感度(Sensitivity)と特異度(Specificity)というのは、主に医学分野で診断のための検査の精度を表すために使われる用語ですが、何かを検査によって二項分類するという問題の枠組み自体は、医学に限らずもっと一般的な問題にも適用できる枠組みです。 二項分類というのは、ある対象が、特定の集合(特定の疾患に罹患している人の集合など)に属しているかどうかを、検査によって判定することを言います。 実際にその集合に属しているかいないかと、検査の結果とが必ず一致するなら何も悩むことはないわけですが、実際にはそれほどうまくいくとは限らず、実際には属しているのに属していないと判定されたり(=偽陰性)、実際には属していないのに属していると判定されたり(=偽陽性)して、実際の所属と検査の結果がずれることは珍しくありません。 これを場合に分けてみると、実際の分類が属する/属さないの二通り、検査の結果が陽性/陰性の二通りなので、通りの場合があることになります。
属する属さない
陽性真陽性偽陽性
陰性偽陰性真陰性
検査が常に正しい答えを出すとは限らないとしても、実際の分類と検査の結果がまったく無関係(確率論の用語でいえば「独立」)では検査をする意味が全くないわけで、検査が一定の意味を持つためには、実際の分類と検査の結果が少なくとも「相関」していなくてはなりません。 言い換えれば、
  • 「属する」対象が「陽性」と判定される(真陽性)確率は、「陰性」と判定される(偽陰性)確率より高くなくてはならない
  • 「属さない」対象が「陰性」と判定される(真陰性)確率は、「陽性」と判定される(偽陽性)確率より高くなくてはならない
検査がこの二つの条件を満たしていれば、検査後の分類に対する確信度は、少なくとも検査前よりは高くなるわけです。 (厳密にいえば、真陽性と偽陽性の条件付き確率がまったく同じでさえなければ、なんらかの情報は得られるわけですが、それだと説明としてわかりにくいので、少し条件を狭めて説明しました。
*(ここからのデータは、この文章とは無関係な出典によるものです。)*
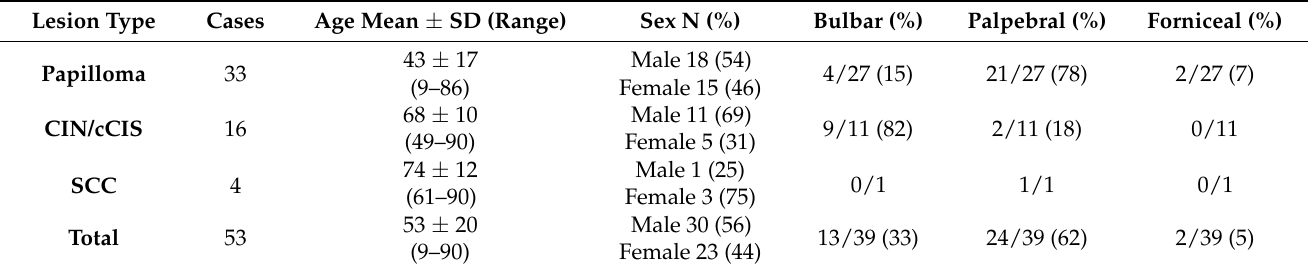
Table 1. Clinicopathologic Characteristics of Cases of Conjunctival Papillomas and OSSNs.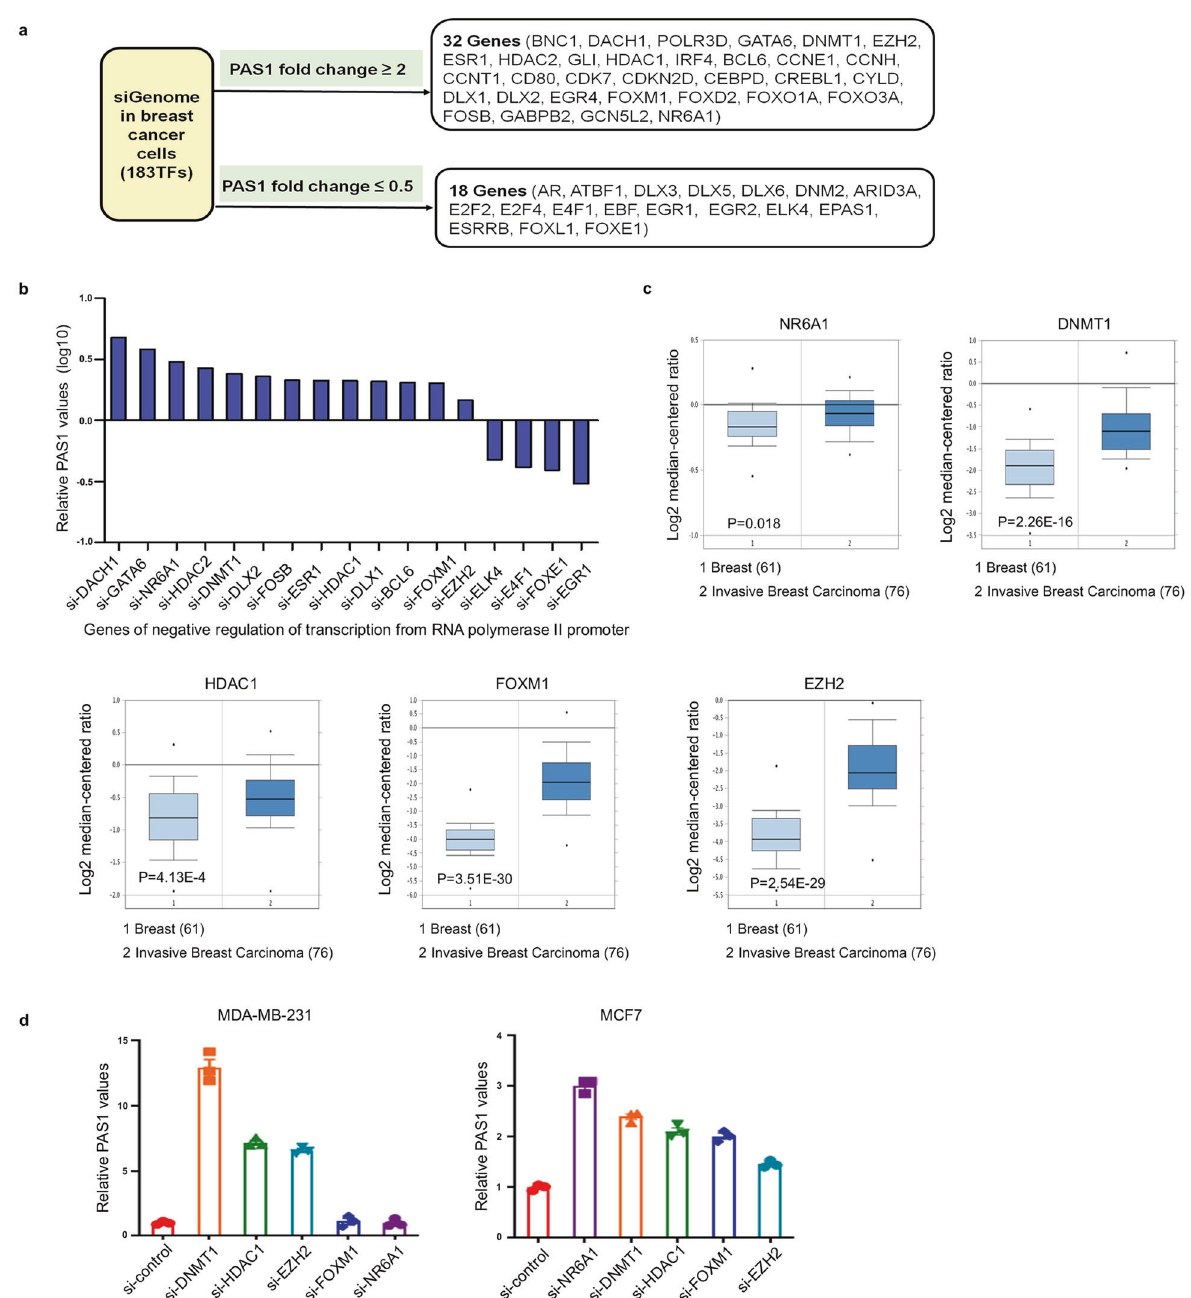
Fig. 1 Screening the transcript factors (TFs) that regulate PAS1. a Flow chart depicts the screening process. siRNAs of 183 TFs were transfected into breast cancer cell MCF7. After 72 h, total RNA was extracted, followed by qRT-PCR to detect the level of PAS1. b The TFs were fi ltered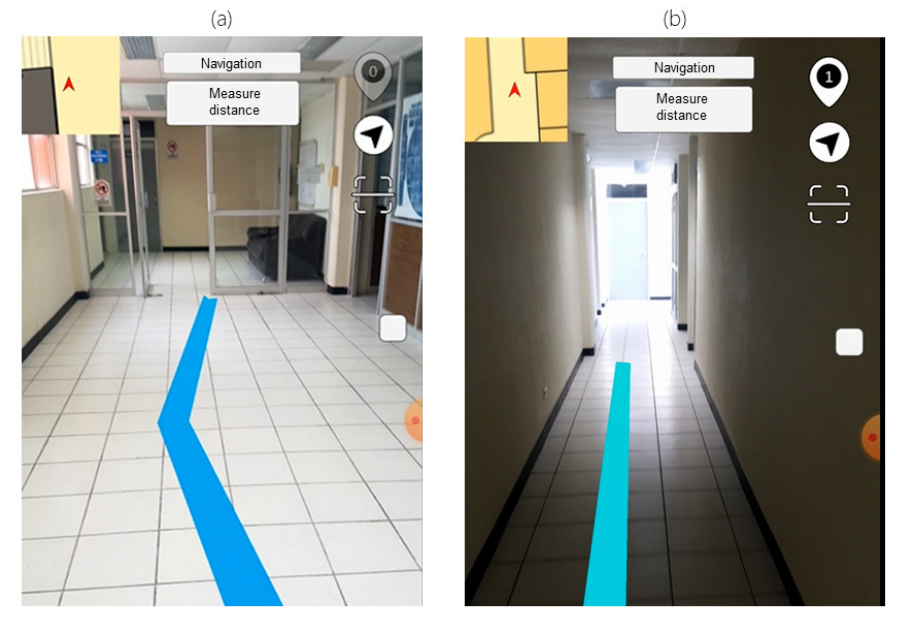
Figure 17. Comparison of routes. ( a ) Route with good illumination and environmental characteristics. ( b ) Route with low illumination and few environmental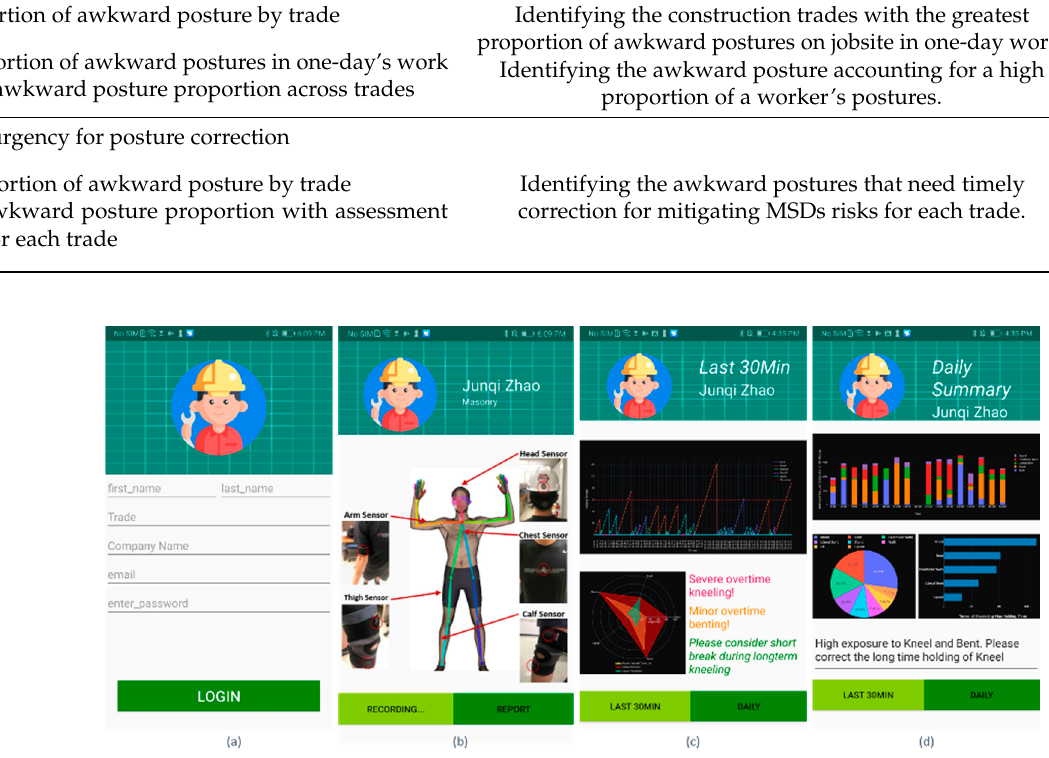
Figure 6. Mobile application UI, which includes: ( a ) login interface, ( b ) sensor placement instructions, ( c ) 30-min assessment feedback, and ( d ) daily assessment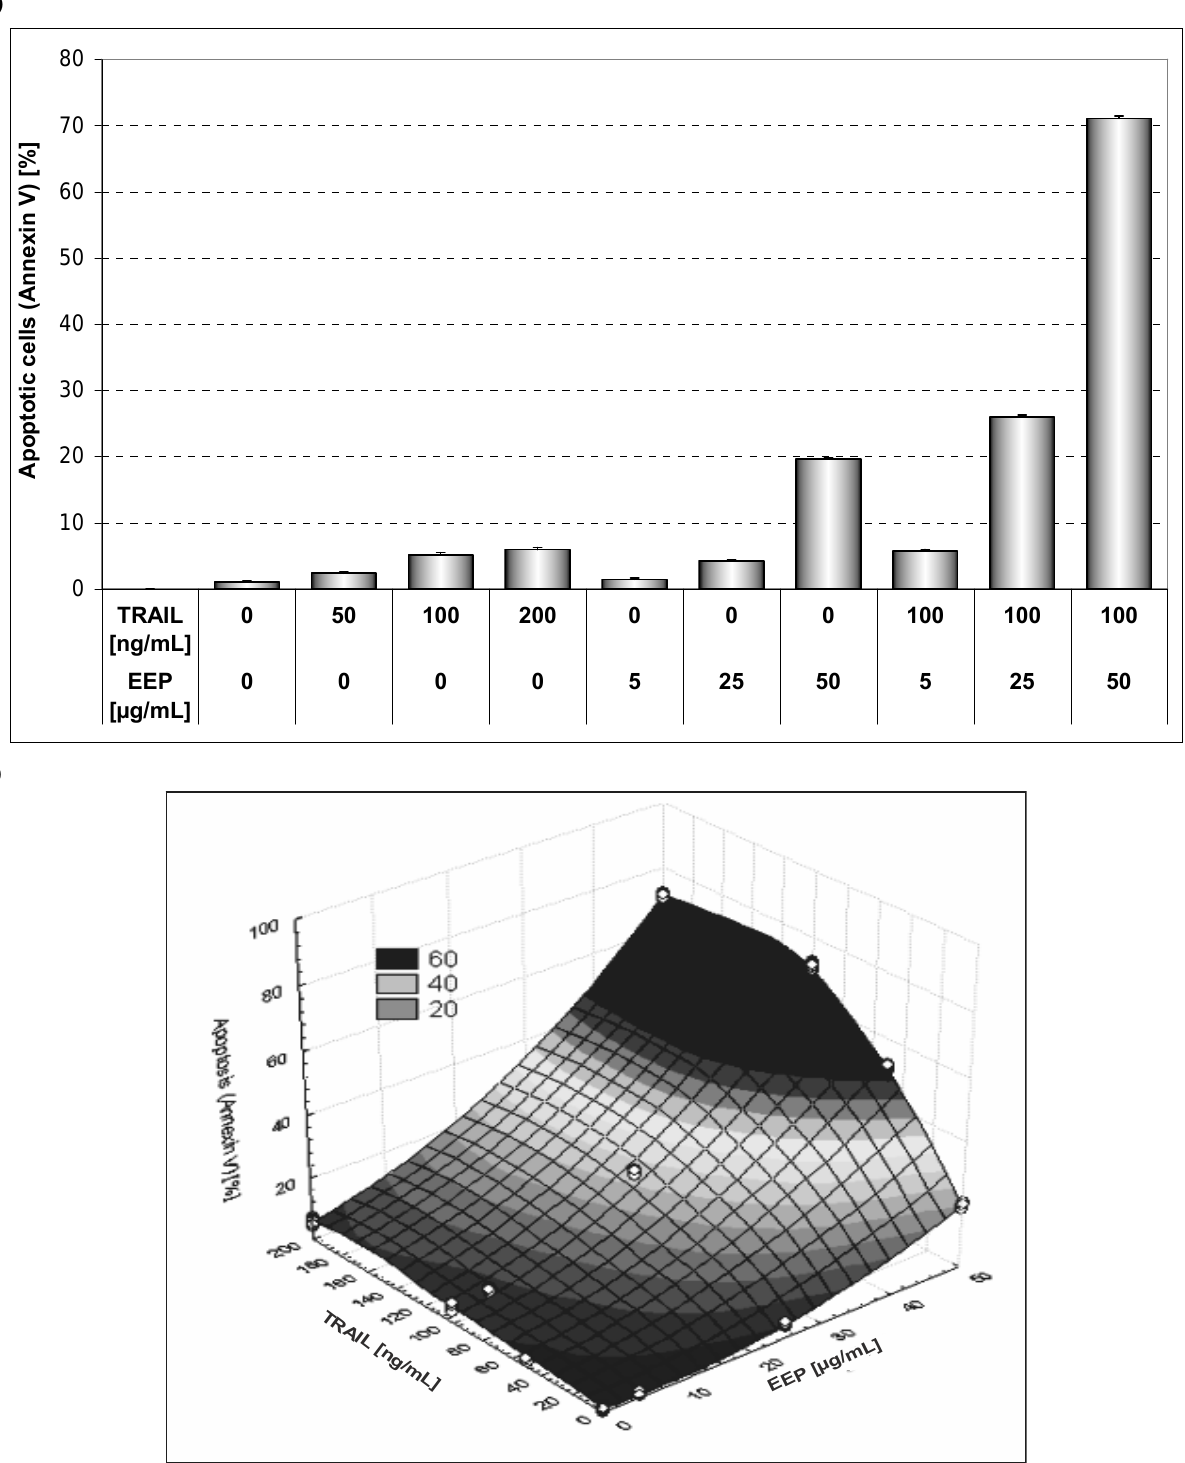
Figure 5. TRAIL induced apoptosis in combination with EEP in HeLa cells. Detection of apoptotic cell death by annexin V-FITC staining using flow cytometry. (A) The cancer cells were incubated for 48 hours with TRAIL at the concentration of 50 – 200 ng/mL and EEP at the concentration of 5 – 50 μ g/mL and the cancer cells were incubated for 48 hours with TRAIL at the concentration of 100 ng/mL and EEP at the concentration of 5 – 50 μ g/mL. (B) The same data was presented in 3-D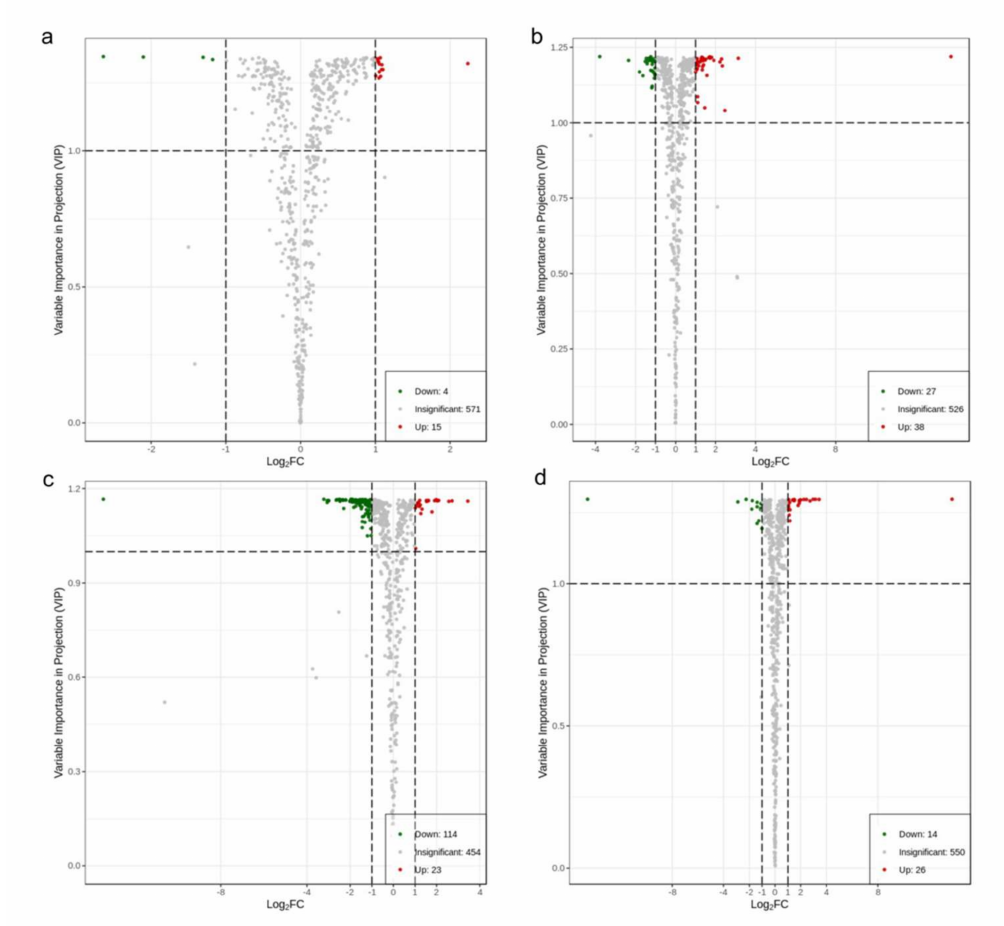
Figure 2. Metabolites with VIP values >1 and fold change ≥ 2 or 0.5, were selected as differential metabolites for each paired comparison between groups with different storage times. The X-axis was the logarithm of fold change, and the Y-axis was the VIP value. Red represents upregulated metabolites, while green represents downregulated metabolites, and grey represents insignificant metabolites. ( a ): 1 y and 3 y; ( b ): 3 y and 7 y; ( c ): 7 y and 14 y; ( d ): 14 y and 25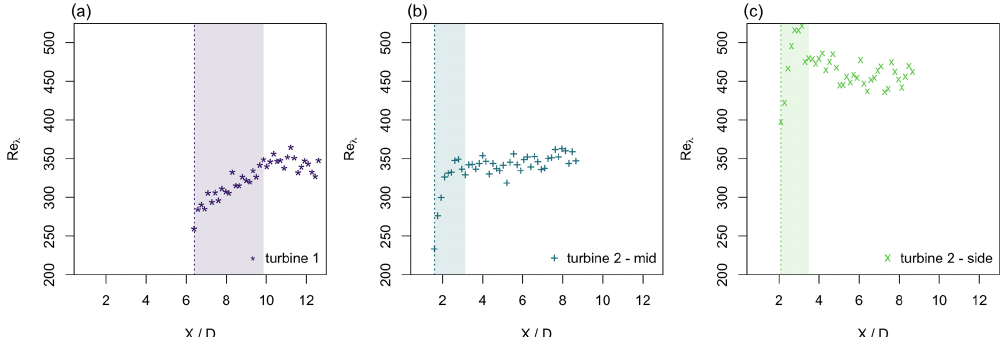
Figure 3. Downstream evolution of the Taylor Reynolds number Re λ for the three different inflow conditions at the centerline in the decay region of the TI: (a) turbine 1 – laminar inflow, (b) turbine 2 mid – turbulent, and (c) turbine 2 side – turbulent and intermittent. The vertical lines mark the maximum of the TI, and the colored area marks the region where the Taylor Reynolds number is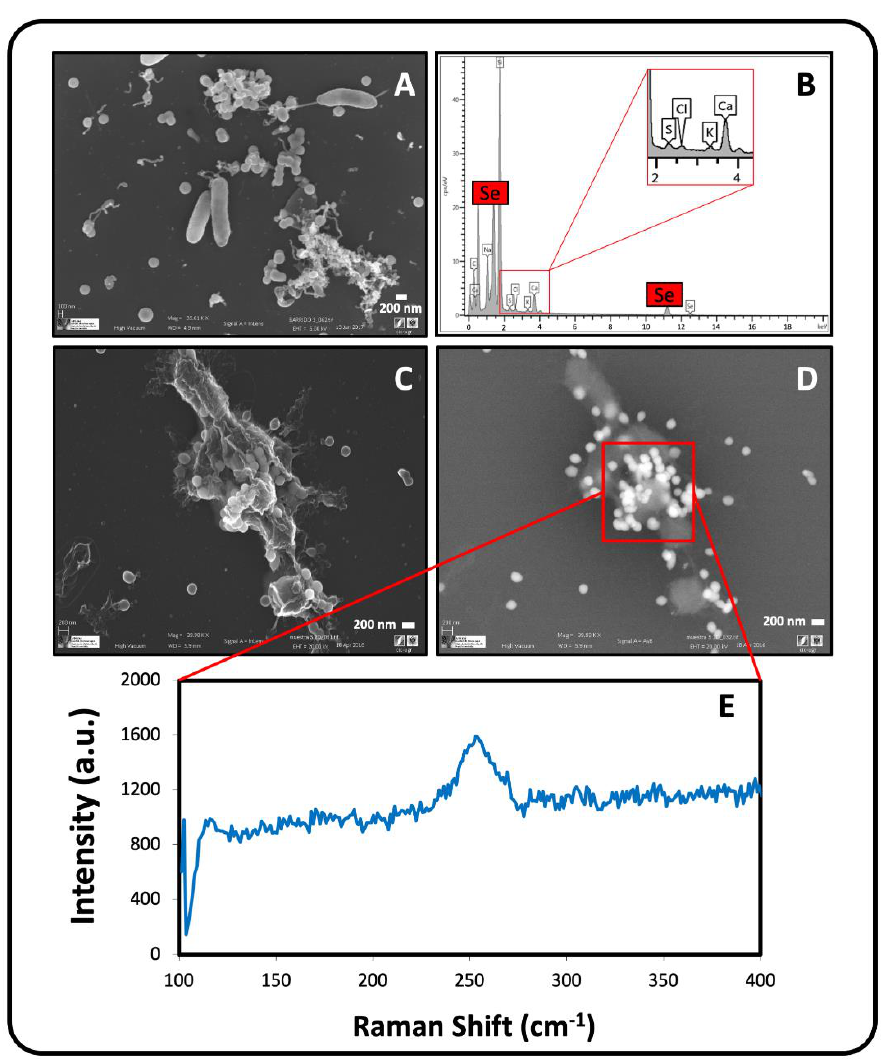
Figure 6. VP-FESEM micrographs of Se nanospheres located extracellularly, intracellularly and attached on lysed cells of S. bentonitica ( A , C , and D ) produced anaerobically at an initial pH of 10. EDX analysis showing the Se and S composition of the nanospheres ( B ). Raman analysis derived from Se nanosphere accumulations ( E ). Scale bars: 200 nm ( A , C , D ).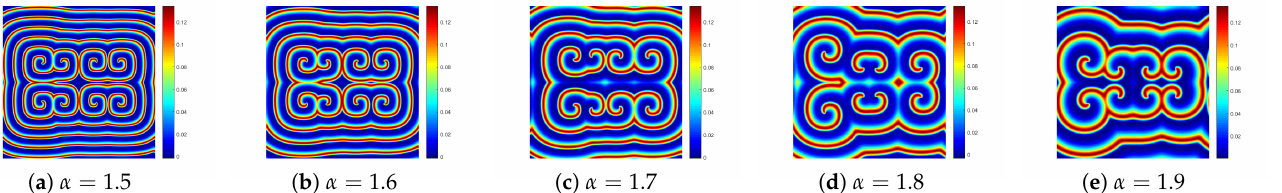
Figure 6. The stable spatio-temporal waves of v at t = 2000 and different α for Experiment 2.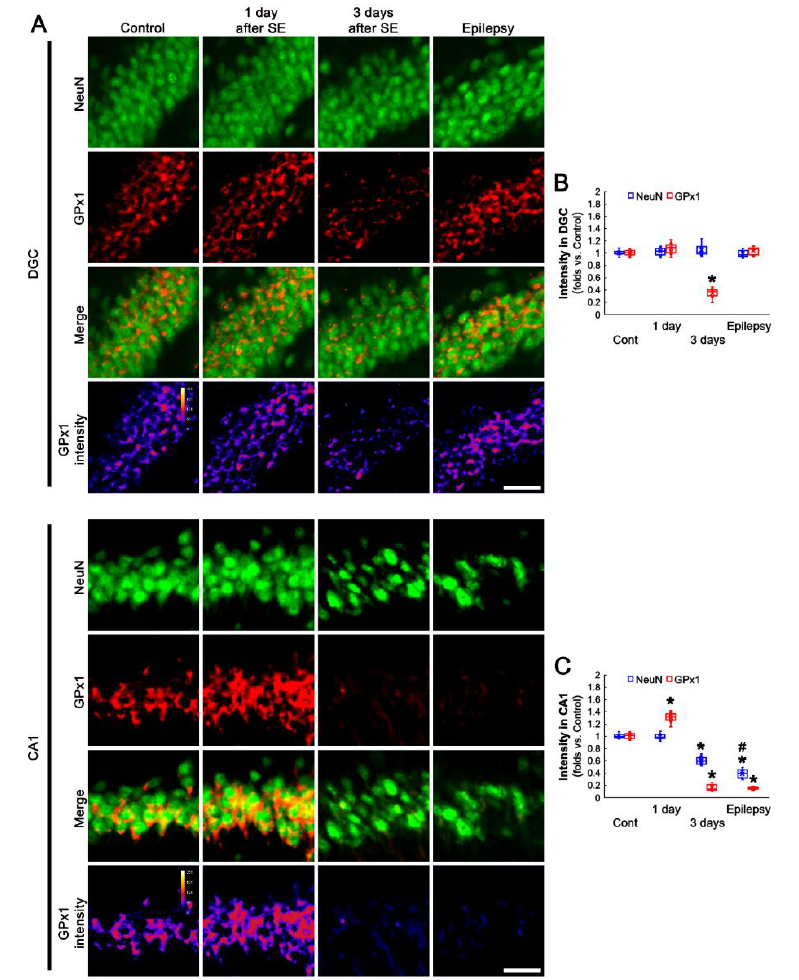
Figure 2. Neuronal GPx1 expression in dentate granule cells (DGC) and CA1 neurons following SE. In DGC, GPx1 expression is transiently reduced at 3 days after SE. In CA1 neurons, however, GPx1 expression is temporally increased at 1 day after SE, and gradually reduced, accompanied by neuronal loss. ( A ) Representative photos of GPx1 expression and its intensity. Bar = 25 μm. ( B , C ) Quantification of GPx1 intensity in DGC ( B ) and CA1 neurons ( C ) (*, # p < 0.05 vs. control and 3 day-post SE animals, n = 7, respectively).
) そして、その確率は高ければ高いほど、検査の信頼性も高まります。確率が100%なら、絶対に誤判定のない理想の検査となるわけです。ですから、この2つの確率が、検査の精度の尺度になります。 この特定の集合に「属する」対象が「陽性」と判定される条件付き確率を、 真陽性/(真陽性+偽陰性)=感度 特定の集合に「属さない」対象が「陰性」と判定される条件付き確率を、 真陰性/(偽陽性+真陰性)=特異度 と呼びます。 一般に特定の検査の精度は、この感度と特異度の2つの尺度で表すことができます。

基準率の誤り

ところが、この枠組みに関連して、多くの人が間違いやすい問題が一つあります。それは、実際に特定の対象が真陽性とか真陰性とか判定される確率は、感度や特異度だけでは決まらないということです。